Ses dernières traces, elle les a laissées il y a quelques mois seulement pour un millier d’heureux élus, presque tous acquis à la cause. C’était un soir de février et Cat Power jouait la diva fragile sur la scène du Victoria Hall à Genève pour le compte du festival Antigel. L’Américaine avait alors laissé paraître au grand jour tout ce qui a fait d’elle, dès ses premiers pas, une figure aussi éblouissante que vulnérable. Ses foulées erratiques, l’incapacité de s’assumer sur les planches, les soliloques répétés et d’autres choses encore ont une fois de plus désarmé l’assistance, autant que le déploiement de son immense talent.
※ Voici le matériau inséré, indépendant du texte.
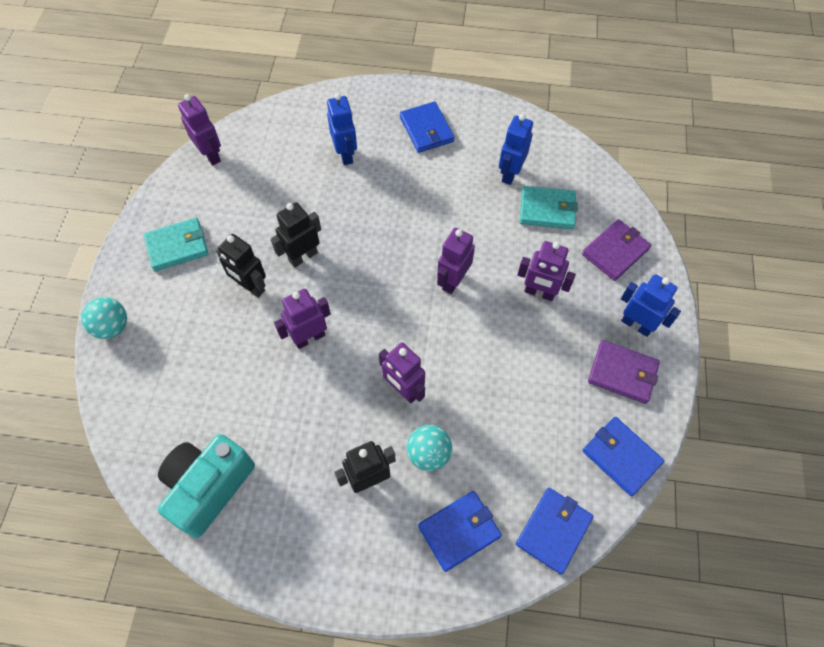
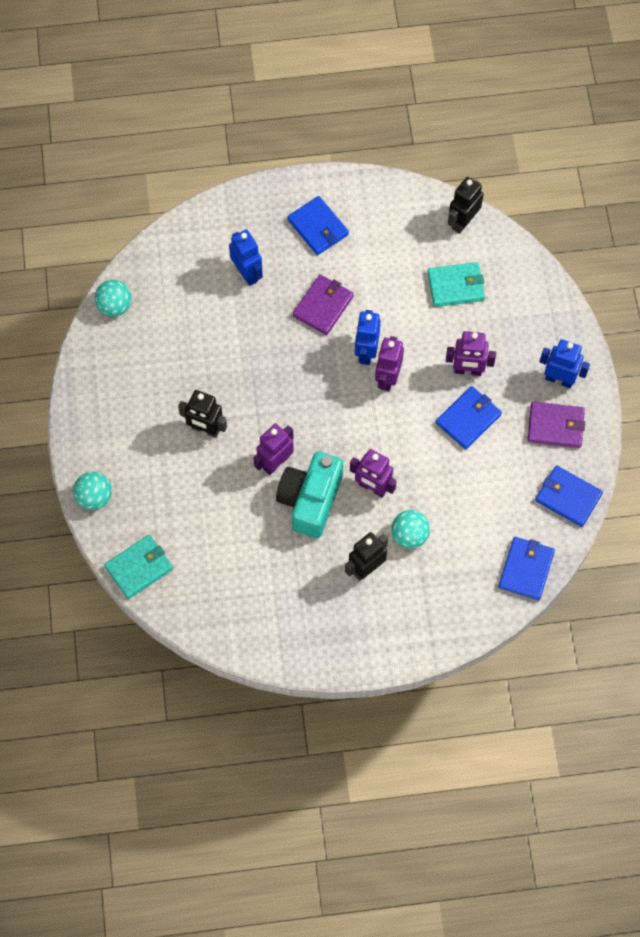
camera: 15 degrees left, 5 degrees up
(177, 246) = (121, 407): turquoise wallet -> turquoise wallet (139, 567)
(209, 487) = (236, 608): turquoise camera -> turquoise camera (310, 500)
(211, 155) = (115, 306): purple robot -> turquoise ball
(303, 256) = (243, 388): black robot -> black robot (462, 222)
(459, 531) = (451, 589): blue wallet -> blue wallet (468, 419)
(510, 173) = (411, 256): blue robot -> blue robot (366, 352)
(615, 251) = (527, 313): purple wallet -> purple wallet (323, 306)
Il faudra désormais mettre entre de solides parenthèses toutes ces images encore fraîches, qui renvoient aux démons maîtrisés avec peine, pour s’accrocher du mieux que l’on peut au tournant que représente ce nouvel album. Sun rompt un silence qui a beaucoup duré – quatre ans quand même – et met sur l’estrade une tout autre artiste, qu’on pourrait croire sevrée des malheurs et des angoisses qui l’ont longtemps tenaillée. Les prémices du tournant ont fait surface il y a quelques mois avec «Ruin», single qui laissait entrevoir une sophistication inconnue dans la production de Cat Power. Il y a eu ensuite cette pochette étonnante pour prolonger le soupçon: débarrassée de ses longues mèches, qu’elle a transformées en arme efficace pour cacher ses traits, Cat Power se montre désormais au monde, traversée par un arc-en-ciel on ne peut plus parlant. La symbolique un brin simplette n’échappe à personne.
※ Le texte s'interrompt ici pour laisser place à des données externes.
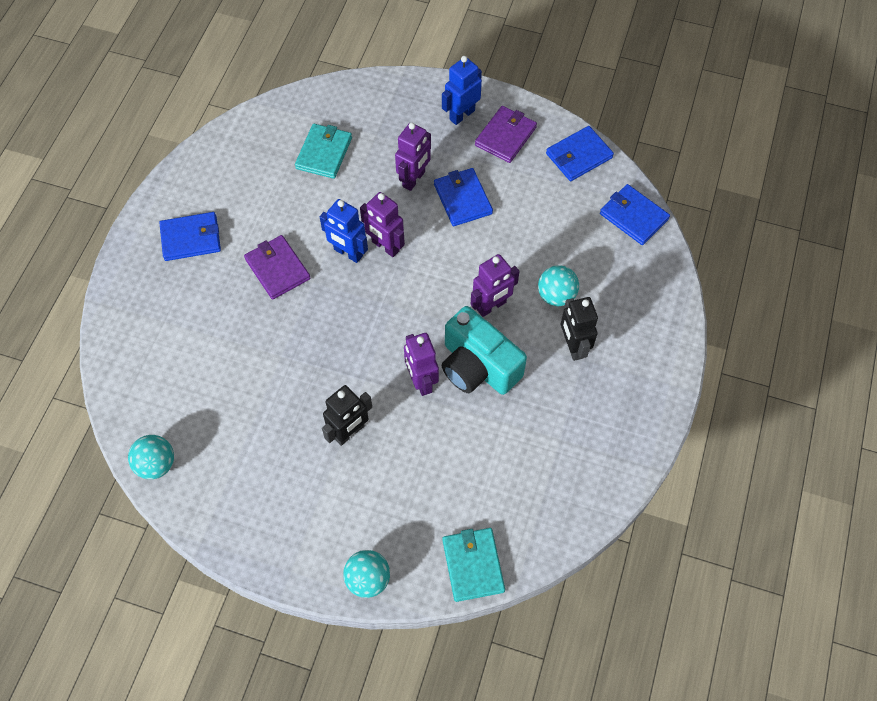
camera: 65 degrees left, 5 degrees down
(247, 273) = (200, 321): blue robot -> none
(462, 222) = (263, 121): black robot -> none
Les contours du message acquièrent d’ailleurs tout leur sens à l’écoute des onze chansons de Sun. Cat Power s’en est servie pour dire adieu à une certaine esthétique, qui a été parfois intransigeante et radicale sur des albums inoubliables (What Would the Community Think, Moonpix, You Are Free). Elle semble vouloir tourner le dos au classicisme du grand Sud américain, qu’elle a convoqué sur The Greatest, et de manière plus générale à son rôle d’égérie de la scène indépendante, pour s’inscrire désormais dans un mainstream étonnant et assumé.

Sun fait appel à des recettes qui questionnent. Petits et grands stratagèmes des productions en vogue aujourd’hui surgissent et arriment en quelque sorte l’artiste au présent. On y trouve en vrac un lien ténu mais significatif avec l’electro (drum machine et vocoder), des clins d’œil subtils à la R’n’B, des allusions voilées au hip-hop. La mainmise de Philippe Zdar (moitié de Cassius et actif notamment auprès de Phoenix, The Rapture et Sébastien Tellier) au mixage est une marque qui ne passe pas inaperçue, donc. Sun se révèle pour le coup désarçonnant et inconstant. Les perles ne manquent pas (l’entraînant «Ruin», le suspendu «Manhattan» ou le classique «Nothin But Time», par exemple). Mais elles côtoient hélas des compositions qui ne brillent pas par leur originalité («3,6,9», ou le très prévisible «Silent Machine»). Et aujourd’hui plus que jamais, la voix de Cat Power se révèle décisive pour sauver en partie un album conventionnel et dépourvu de réelle audace.